» **Reading text**:
Well, it's not hard to learn them, it's just hard for me to push myself to learn them, lol.

WC will be held in Hong Kong, and most probably I will attend, unless the timing doesn't work out (if it takes place in October, during school),


----------



## CAT13 (Jul 18, 2008)

getting my averages from 24ish to 20. still hasn't happened and it's been a couple months. maybe 3 so far. I think I am going to start learning OLL


----------



## ThePizzaGuy92 (Jul 19, 2008)

hdskull said:


> ThePizzaGuy92 said:
> 
> 
> > sub 15 for me too, because it still hasn't happened yet... unless averages of 5 count
> ...



Well I'm definatly not going to that one. haha If only I had a magic carpet...


----------



## Tim_Likes_Cubing (Jul 20, 2008)

Lol, I was at over a minute for about a month when I fiurst started, and now all of a sudden I can do ~45s


----------



## Lt-UnReaL (Jul 21, 2008)

ThePizzaGuy92 said:


> hdskull said:
> 
> 
> > ThePizzaGuy92 said:
> ...



I doubt a lot of people will show up in Hong Kong compared to other places.  Too bad, I was hoping on going to the next WC.


----------



## joey (Jul 21, 2008)

Stored items:
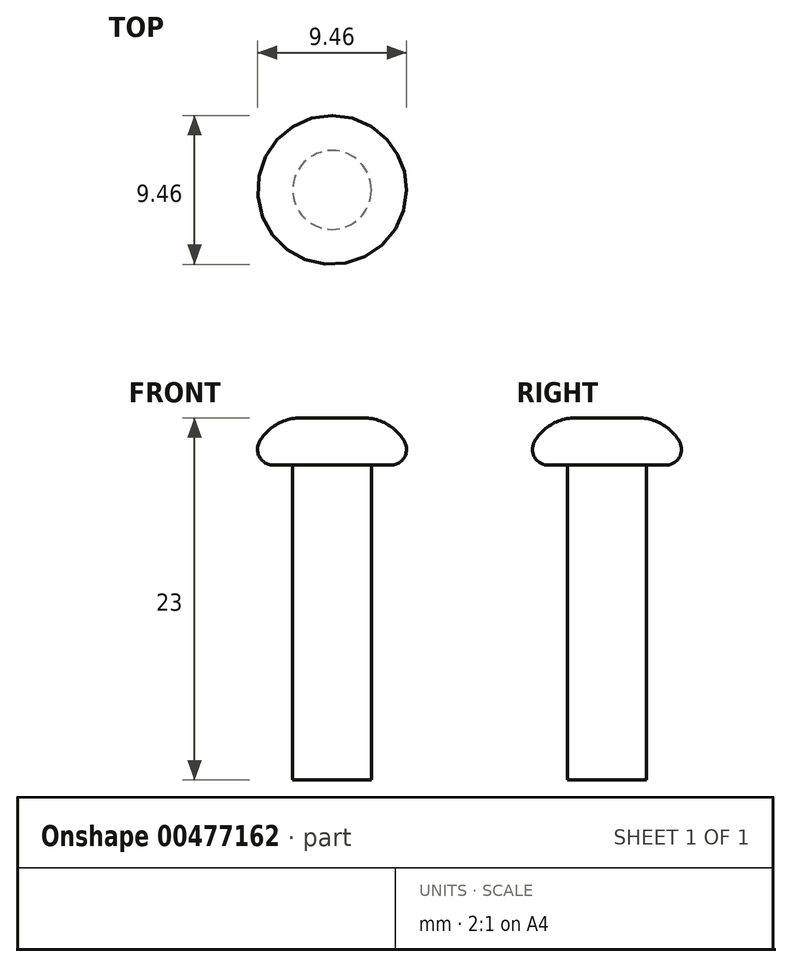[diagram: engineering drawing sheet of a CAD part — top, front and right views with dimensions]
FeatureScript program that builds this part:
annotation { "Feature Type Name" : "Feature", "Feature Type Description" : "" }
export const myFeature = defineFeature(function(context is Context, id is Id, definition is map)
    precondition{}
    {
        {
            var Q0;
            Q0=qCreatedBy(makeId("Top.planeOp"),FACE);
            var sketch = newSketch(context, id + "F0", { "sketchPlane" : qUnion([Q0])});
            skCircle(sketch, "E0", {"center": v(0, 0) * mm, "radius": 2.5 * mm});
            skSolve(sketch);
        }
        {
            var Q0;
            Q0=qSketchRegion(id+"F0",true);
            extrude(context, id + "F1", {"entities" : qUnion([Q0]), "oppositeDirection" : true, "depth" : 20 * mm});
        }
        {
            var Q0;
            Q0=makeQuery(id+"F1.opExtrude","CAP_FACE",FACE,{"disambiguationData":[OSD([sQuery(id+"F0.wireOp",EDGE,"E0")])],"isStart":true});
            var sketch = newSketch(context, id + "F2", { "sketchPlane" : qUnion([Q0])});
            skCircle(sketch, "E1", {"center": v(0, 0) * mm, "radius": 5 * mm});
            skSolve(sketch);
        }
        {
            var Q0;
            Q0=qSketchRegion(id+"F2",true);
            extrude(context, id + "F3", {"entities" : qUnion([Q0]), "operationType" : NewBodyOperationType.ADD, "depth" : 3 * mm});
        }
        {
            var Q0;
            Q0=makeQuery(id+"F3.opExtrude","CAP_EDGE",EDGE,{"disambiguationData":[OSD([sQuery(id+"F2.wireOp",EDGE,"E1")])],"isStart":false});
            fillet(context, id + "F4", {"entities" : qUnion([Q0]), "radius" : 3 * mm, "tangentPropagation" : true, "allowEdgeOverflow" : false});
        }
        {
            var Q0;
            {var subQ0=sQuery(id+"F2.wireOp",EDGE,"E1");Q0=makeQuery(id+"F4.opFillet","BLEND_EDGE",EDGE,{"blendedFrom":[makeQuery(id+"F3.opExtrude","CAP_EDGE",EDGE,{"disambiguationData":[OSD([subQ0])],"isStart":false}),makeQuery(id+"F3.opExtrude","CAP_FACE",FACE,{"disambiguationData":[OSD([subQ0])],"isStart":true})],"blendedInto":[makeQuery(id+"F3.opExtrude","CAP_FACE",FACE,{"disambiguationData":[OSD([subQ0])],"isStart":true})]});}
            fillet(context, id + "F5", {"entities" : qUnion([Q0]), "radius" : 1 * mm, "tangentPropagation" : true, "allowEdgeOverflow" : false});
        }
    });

==

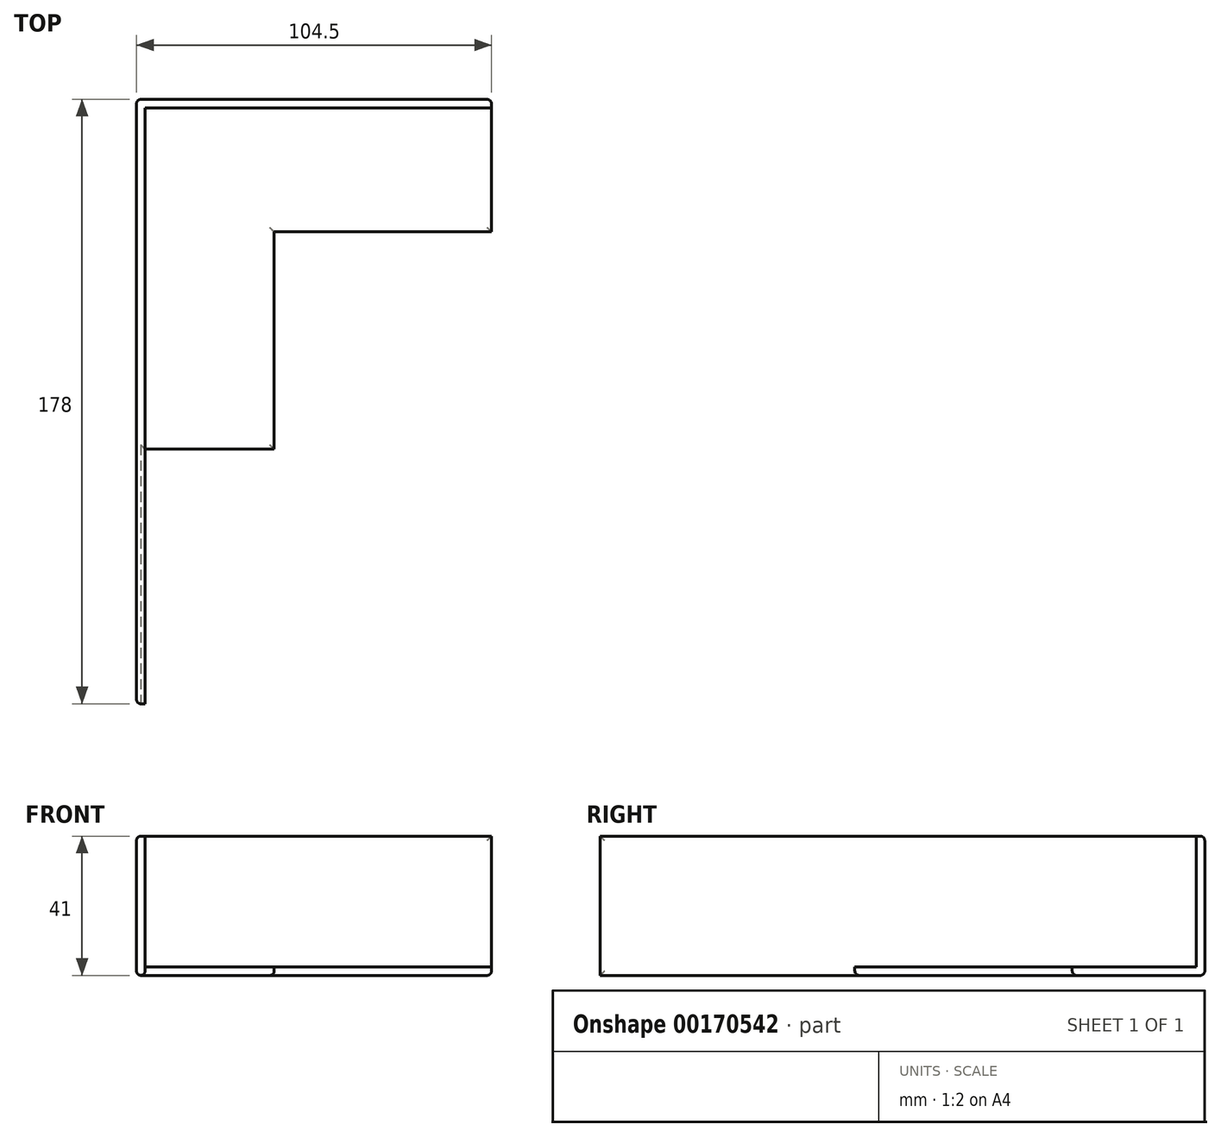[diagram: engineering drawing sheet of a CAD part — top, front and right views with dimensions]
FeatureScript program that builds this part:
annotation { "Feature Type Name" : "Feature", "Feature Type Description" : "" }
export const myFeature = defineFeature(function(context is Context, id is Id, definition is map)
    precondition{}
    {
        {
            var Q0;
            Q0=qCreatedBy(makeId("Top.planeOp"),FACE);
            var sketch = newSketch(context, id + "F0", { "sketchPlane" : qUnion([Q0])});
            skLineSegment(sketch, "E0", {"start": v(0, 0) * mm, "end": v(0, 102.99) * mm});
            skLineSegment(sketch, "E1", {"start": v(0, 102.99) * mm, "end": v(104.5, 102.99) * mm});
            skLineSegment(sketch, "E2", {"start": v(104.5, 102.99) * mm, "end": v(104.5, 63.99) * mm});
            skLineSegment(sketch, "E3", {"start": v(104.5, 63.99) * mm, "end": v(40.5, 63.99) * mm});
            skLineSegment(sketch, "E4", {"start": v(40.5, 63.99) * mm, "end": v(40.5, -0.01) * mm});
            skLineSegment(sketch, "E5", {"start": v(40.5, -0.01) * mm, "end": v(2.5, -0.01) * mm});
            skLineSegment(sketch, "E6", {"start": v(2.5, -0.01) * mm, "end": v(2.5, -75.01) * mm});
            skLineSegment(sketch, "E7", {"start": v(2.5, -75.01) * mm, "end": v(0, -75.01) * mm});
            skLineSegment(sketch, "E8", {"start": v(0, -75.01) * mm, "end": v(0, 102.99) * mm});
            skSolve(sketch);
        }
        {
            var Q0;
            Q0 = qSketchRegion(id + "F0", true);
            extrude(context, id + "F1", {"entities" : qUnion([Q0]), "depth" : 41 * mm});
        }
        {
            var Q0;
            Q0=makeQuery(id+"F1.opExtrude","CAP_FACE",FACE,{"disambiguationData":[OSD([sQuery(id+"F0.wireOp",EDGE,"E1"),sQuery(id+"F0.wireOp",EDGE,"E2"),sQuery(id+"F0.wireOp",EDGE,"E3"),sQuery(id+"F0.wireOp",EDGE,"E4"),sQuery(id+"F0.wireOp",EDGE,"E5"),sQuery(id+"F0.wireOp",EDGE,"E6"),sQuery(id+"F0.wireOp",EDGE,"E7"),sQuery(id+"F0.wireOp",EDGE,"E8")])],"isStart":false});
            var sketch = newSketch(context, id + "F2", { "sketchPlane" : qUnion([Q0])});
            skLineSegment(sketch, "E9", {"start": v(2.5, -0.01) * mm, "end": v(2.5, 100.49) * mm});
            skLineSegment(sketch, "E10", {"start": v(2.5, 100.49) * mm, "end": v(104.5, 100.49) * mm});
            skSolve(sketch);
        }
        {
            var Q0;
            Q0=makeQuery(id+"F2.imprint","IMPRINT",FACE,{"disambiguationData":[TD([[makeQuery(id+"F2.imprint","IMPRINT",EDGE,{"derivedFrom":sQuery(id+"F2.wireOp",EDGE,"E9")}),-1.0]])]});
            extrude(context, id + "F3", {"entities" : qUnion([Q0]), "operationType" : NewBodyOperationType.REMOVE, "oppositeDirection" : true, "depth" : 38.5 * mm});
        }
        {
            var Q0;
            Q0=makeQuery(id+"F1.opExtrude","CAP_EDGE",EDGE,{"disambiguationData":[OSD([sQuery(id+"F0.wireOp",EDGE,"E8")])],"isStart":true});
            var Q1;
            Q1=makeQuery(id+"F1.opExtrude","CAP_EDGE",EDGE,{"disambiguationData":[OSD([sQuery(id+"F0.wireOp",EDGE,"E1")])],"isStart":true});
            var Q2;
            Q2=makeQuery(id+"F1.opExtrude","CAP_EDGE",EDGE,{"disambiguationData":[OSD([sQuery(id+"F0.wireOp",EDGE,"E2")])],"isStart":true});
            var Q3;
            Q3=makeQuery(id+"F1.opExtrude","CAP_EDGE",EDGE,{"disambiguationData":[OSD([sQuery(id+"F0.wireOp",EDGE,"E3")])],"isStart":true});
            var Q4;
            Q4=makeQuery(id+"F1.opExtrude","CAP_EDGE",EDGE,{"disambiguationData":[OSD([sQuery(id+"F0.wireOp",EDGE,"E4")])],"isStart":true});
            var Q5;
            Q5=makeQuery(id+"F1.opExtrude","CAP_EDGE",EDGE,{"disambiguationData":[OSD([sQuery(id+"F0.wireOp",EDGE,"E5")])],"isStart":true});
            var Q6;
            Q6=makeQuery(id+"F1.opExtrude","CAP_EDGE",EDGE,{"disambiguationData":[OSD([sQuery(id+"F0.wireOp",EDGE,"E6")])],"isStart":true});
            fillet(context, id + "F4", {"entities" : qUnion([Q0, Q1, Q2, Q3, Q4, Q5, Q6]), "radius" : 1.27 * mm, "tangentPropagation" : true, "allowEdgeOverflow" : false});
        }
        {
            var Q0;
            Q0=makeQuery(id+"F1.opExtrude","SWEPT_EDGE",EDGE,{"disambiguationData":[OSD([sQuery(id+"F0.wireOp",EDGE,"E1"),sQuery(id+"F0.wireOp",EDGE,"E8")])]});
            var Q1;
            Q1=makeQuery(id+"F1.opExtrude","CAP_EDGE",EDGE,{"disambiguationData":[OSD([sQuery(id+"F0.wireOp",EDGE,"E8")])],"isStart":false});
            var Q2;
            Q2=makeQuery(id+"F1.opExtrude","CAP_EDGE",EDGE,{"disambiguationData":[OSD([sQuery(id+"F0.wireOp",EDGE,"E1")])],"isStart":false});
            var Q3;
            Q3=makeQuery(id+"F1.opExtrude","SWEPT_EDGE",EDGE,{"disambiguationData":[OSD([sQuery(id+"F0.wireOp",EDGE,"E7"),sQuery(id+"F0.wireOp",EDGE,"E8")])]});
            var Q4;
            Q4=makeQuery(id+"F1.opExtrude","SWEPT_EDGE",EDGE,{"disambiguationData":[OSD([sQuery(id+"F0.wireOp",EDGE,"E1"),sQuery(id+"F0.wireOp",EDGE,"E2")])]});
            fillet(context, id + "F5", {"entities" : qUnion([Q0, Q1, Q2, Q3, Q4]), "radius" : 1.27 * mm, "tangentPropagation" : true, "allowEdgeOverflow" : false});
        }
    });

» **Stated task 1**: From the forum thread, output the passage that starts at the words "## CAT13 (Jul" and stops after "(Jul 19, 2008)".
» **Stated task 2**: In the forum thread, what does CAT13 say they are going to start learning?
» **Stated task 3**: List every username that heads a post in the forum thread.
Draw your answers only from the forum thread.

» **Worked answer 1**:
## CAT13 (Jul 18, 2008)

getting my averages from 24ish to 20. still hasn't happened and it's been a couple months. maybe 3 so far. I think I am going to start learning OLL


----------



## ThePizzaGuy92 (Jul 19, 2008)

» **Worked answer 2**: OLL

» **Worked answer 3**: CAT13, ThePizzaGuy92, Tim_Likes_Cubing, Lt-UnReaL, joey